PVS-Studio for Java

In the seventh version of the PVS-Studio static analyzer, we added support for the Java language. It's time to tell you a little about how we started to make support for the Java language, what we did and what further plans. And, of course, the article will show the first tests of the analyzer on open source projects.

PVS-Studio

For Java developers who have never heard of the PVS-Studio tool, I’ll give a very brief description of it.

PVS-Studio is a tool for detecting errors and potential vulnerabilities in the source code of programs written in C, C ++, C # and Java. Works on Windows, Linux and macOS.

PVS-Studio performs static code analysis and generates a report that helps the programmer to find and fix defects. For those who are interested in exactly how PVS-Studio is looking for errors, I suggest you to read the article " Technologies used in the PVS-Studio code analyzer to search for errors and potential vulnerabilities ."

Start

I could come up with a smart story, as we had been thinking for two years about which next language to support in PVS-Studio. The fact that Java is a reasonable choice, based on the high popularity of this language and so on.
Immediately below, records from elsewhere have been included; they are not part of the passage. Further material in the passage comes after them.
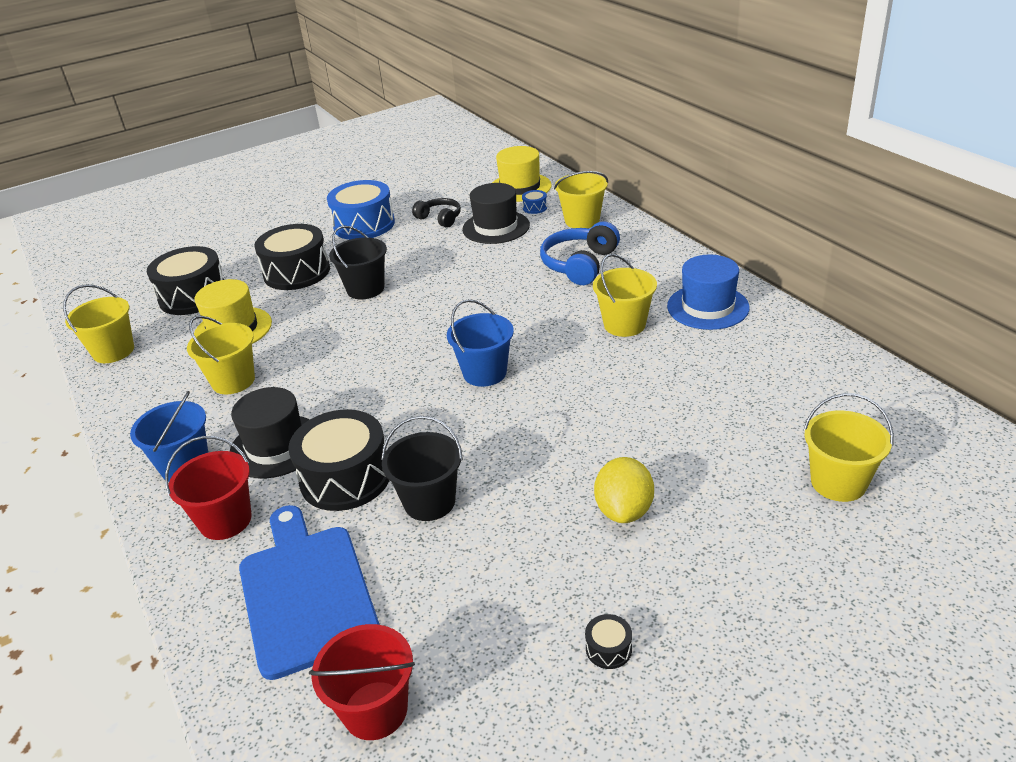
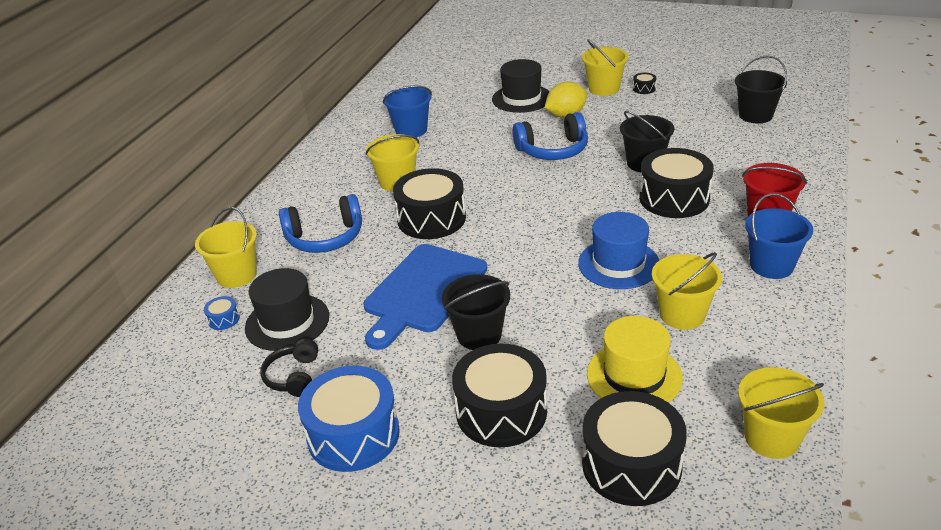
camera: 130 degrees left, 0 degrees up
(276, 446) = (697, 241): black hat -> black hat (521, 98)
(305, 593) = (749, 162): blue cutting board -> blue cutting board (423, 292)
(375, 710) = (755, 115): red bucket -> black bucket
(485, 373) = (516, 206): blue bucket -> blue bucket (411, 130)
(520, 187) = (173, 358): yellow hat -> none
(533, 320) = (431, 219): none -> black drum
(552, 450) = (553, 150): none -> blue headphones
(708, 307) = (343, 163): blue hat -> blue hat (618, 264)
(838, 482) = (474, 81): yellow bucket -> yellow bucket (604, 89)

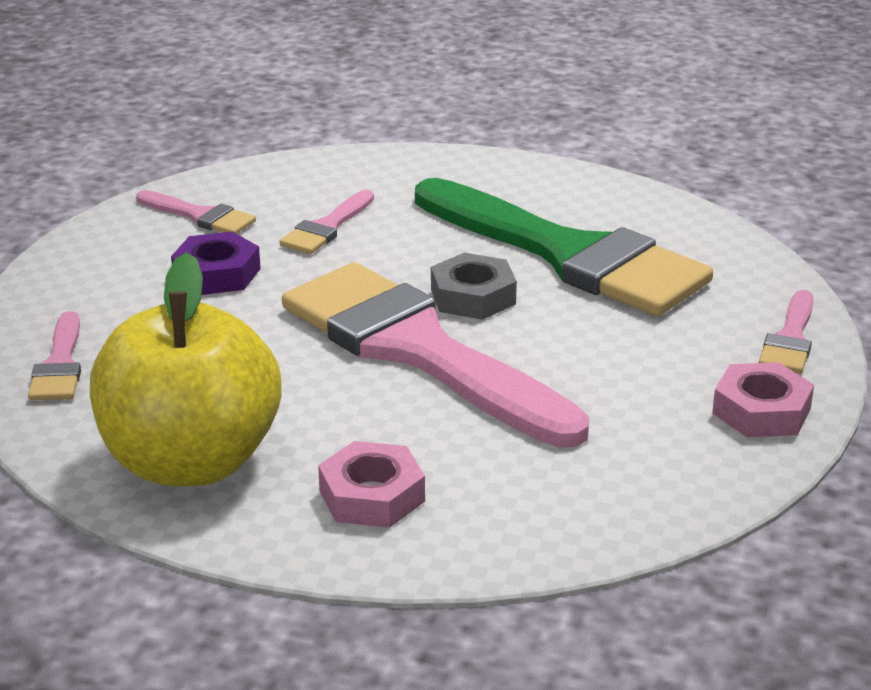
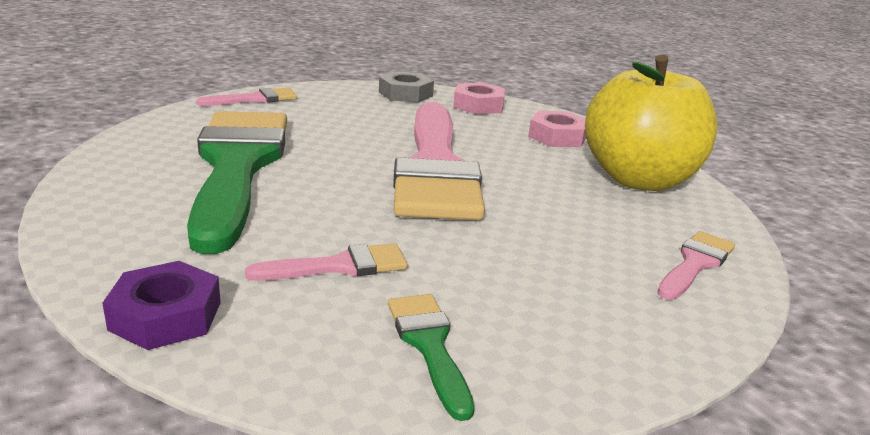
camera: 140 degrees left, 5 degrees down
(200, 216) = (429, 345): pink brush -> green brush
(217, 274) = (494, 273): purple nut -> purple nut (166, 316)
(473, 296) = (347, 175): grey nut -> grey nut (405, 94)
(761, 411) = (336, 93): pink nut -> pink nut (478, 105)

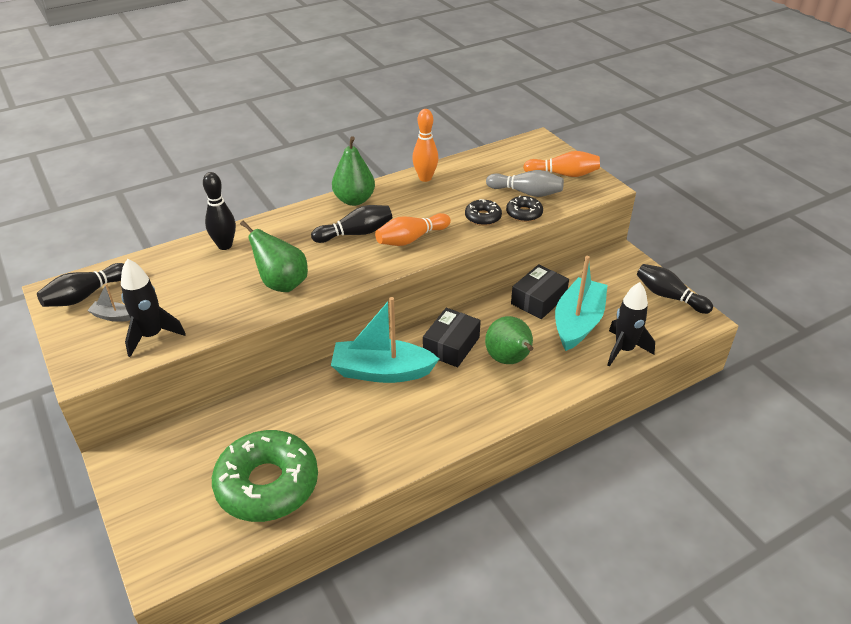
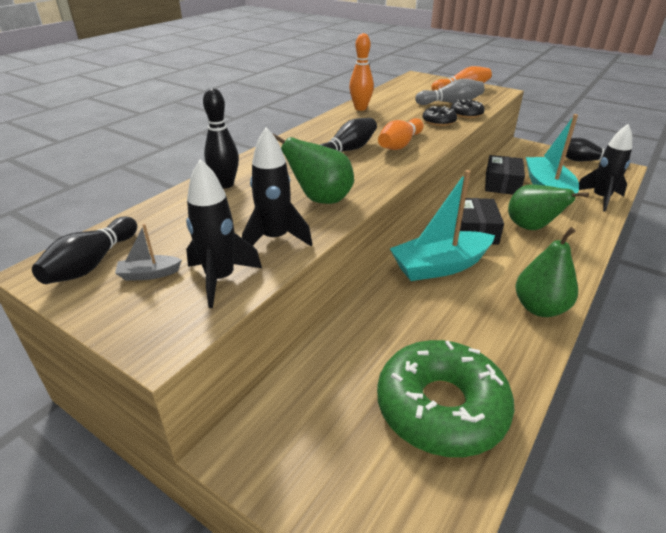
camera: 25 degrees left, 5 degrees down
(215, 312) = (275, 239): none -> black rocket
(354, 200) = (317, 131): green pear -> green pear (539, 308)

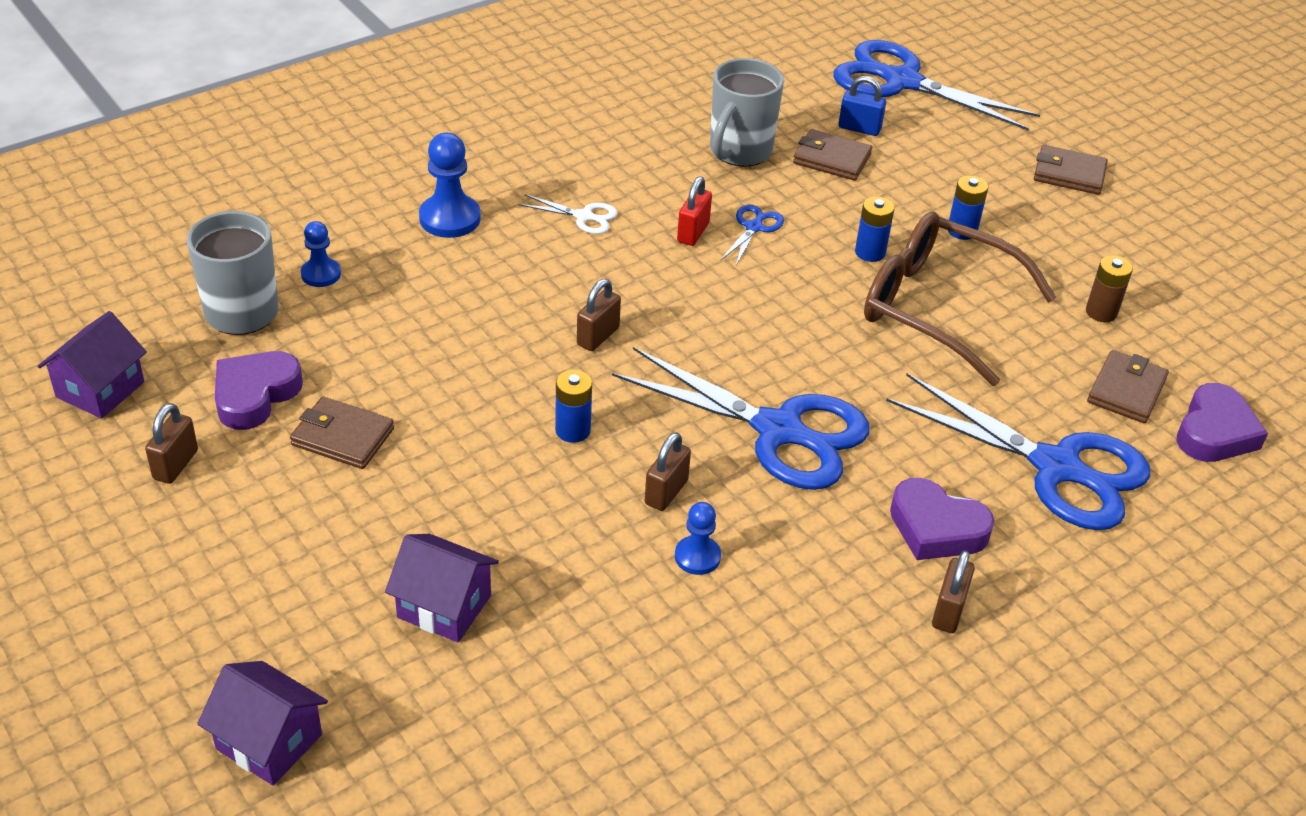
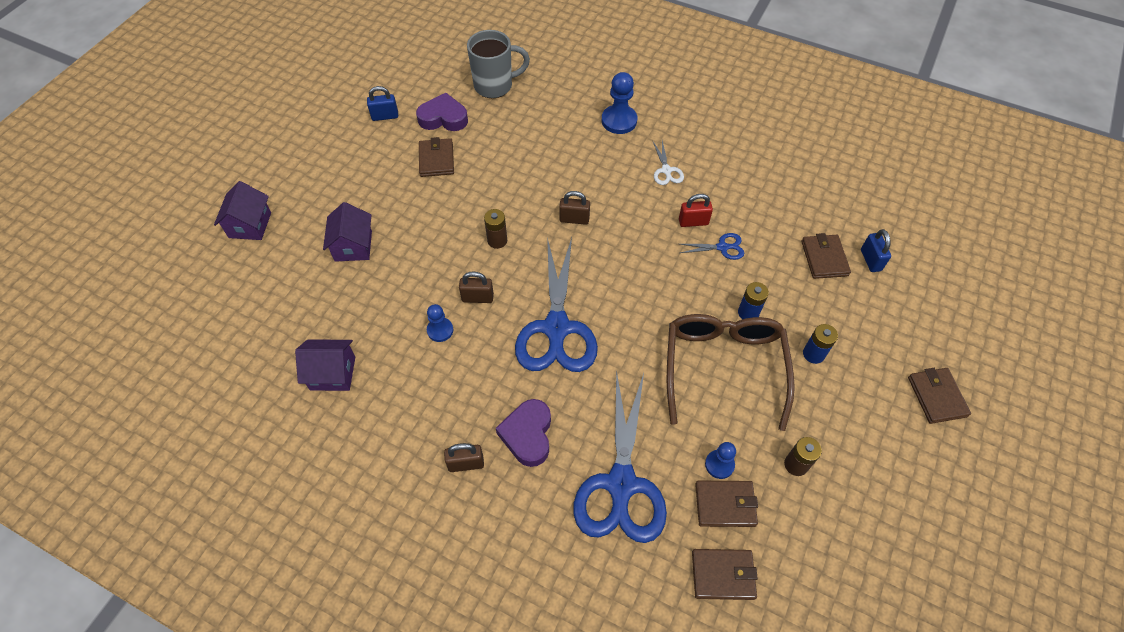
camera: 65 degrees right, 15 degrees up
(100, 389) = (414, 70): purple house -> purple house (332, 373)
(175, 465) = (385, 116): brown padlock -> blue padlock
(321, 274) = (539, 97): blue pawn -> blue pawn (719, 464)
(573, 430) = (497, 240): blue battery -> brown battery
(739, 151) = (788, 211): grey mug -> none
(901, 81) = (946, 262): blue scissors -> none
(1214, 432) = (723, 575): purple heart -> brown wallet

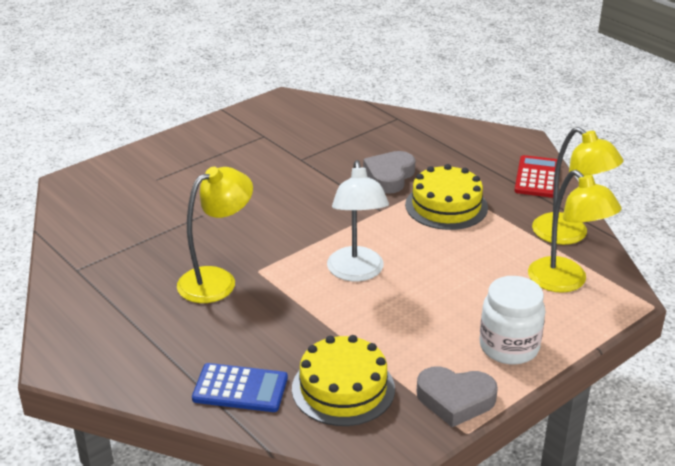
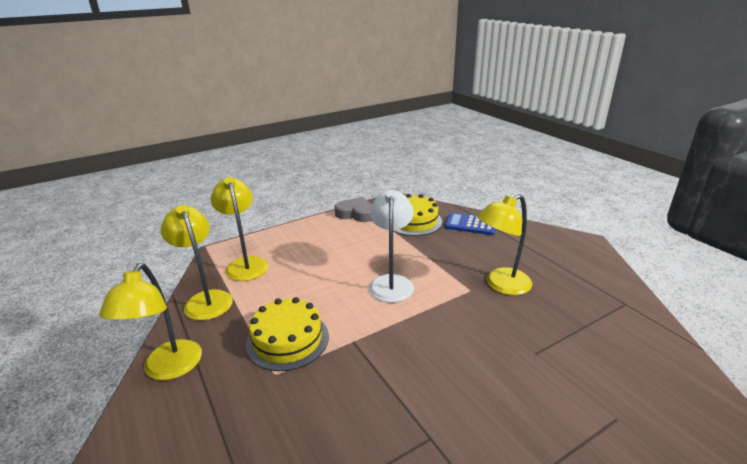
camera: 170 degrees left, 5 degrees down
(389, 176) = (327, 389): grey heart -> none
(509, 347) = (312, 232): white jar -> none
(537, 177) = (168, 369): red calculator -> yellow lamp

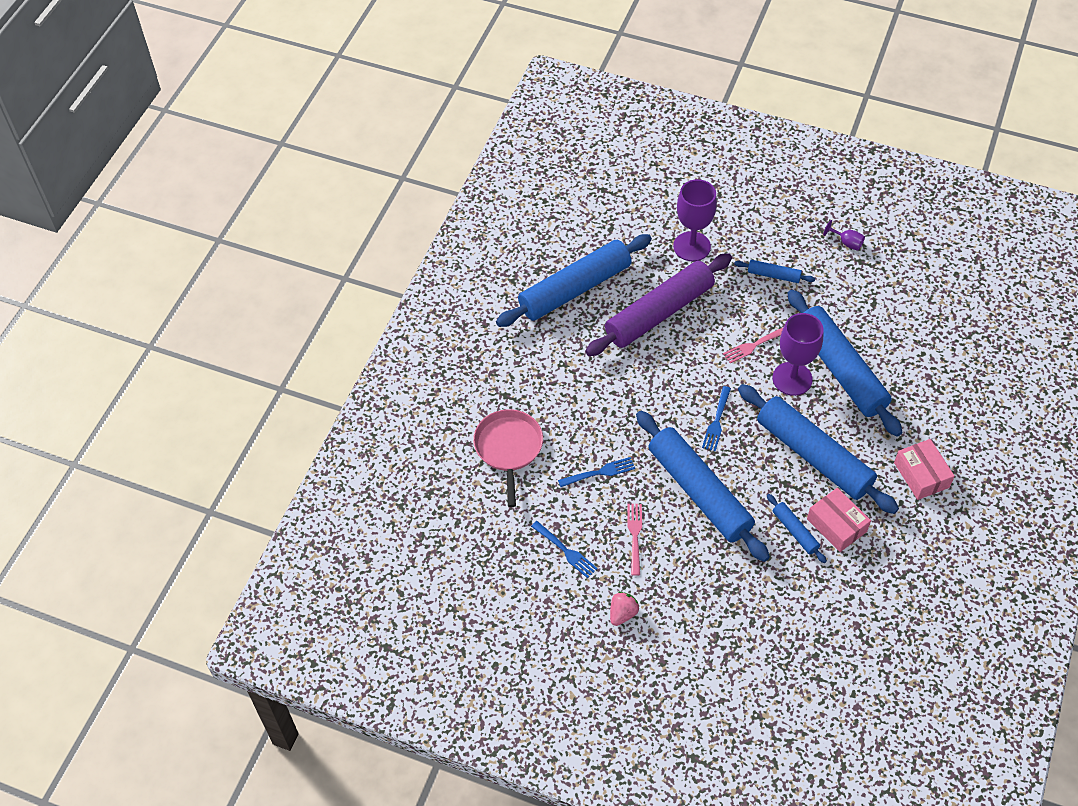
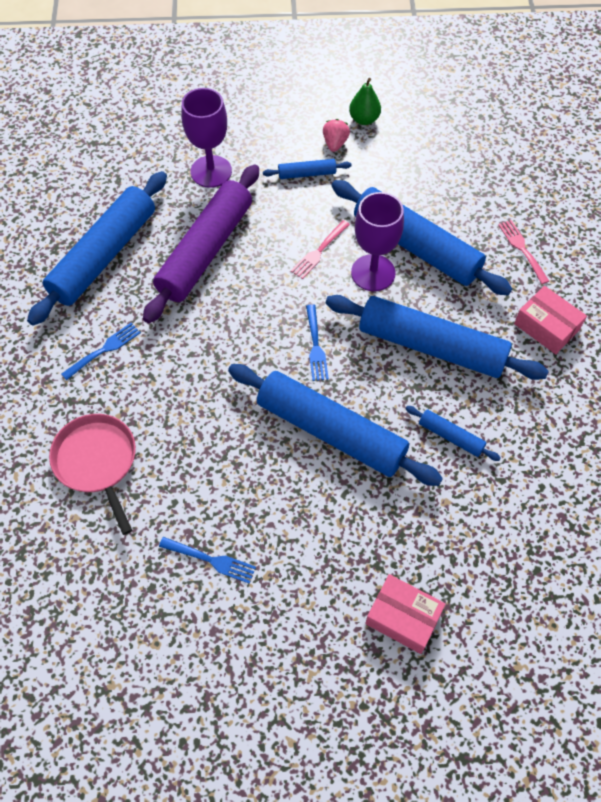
camera: 25 degrees left, 5 degrees up
(599, 473) = (212, 451): blue fork -> blue fork (103, 350)
(622, 613) = (307, 610): pink strawberry -> pink strawberry (335, 143)
(635, 536) = (282, 510): pink fork -> pink fork (522, 249)
(836, 525) = (489, 413): pink box -> pink box (403, 617)
(846, 243) = (364, 119): purple goblet -> green pear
However, as it happens in life, everything was decided not by a deep analysis, but by an experiment :). Yes, we were thinking in which direction to further develop the PVS-Studio analyzer. Considered such programming languages as: Java, PHP, Python, JavaScript, IBM RPG. And we were inclined towards the Java language, but the final choice was still not made. Those whose eyes are stuck on an unfamiliar IBM RPG, refer here to this note , from which everything will become clear.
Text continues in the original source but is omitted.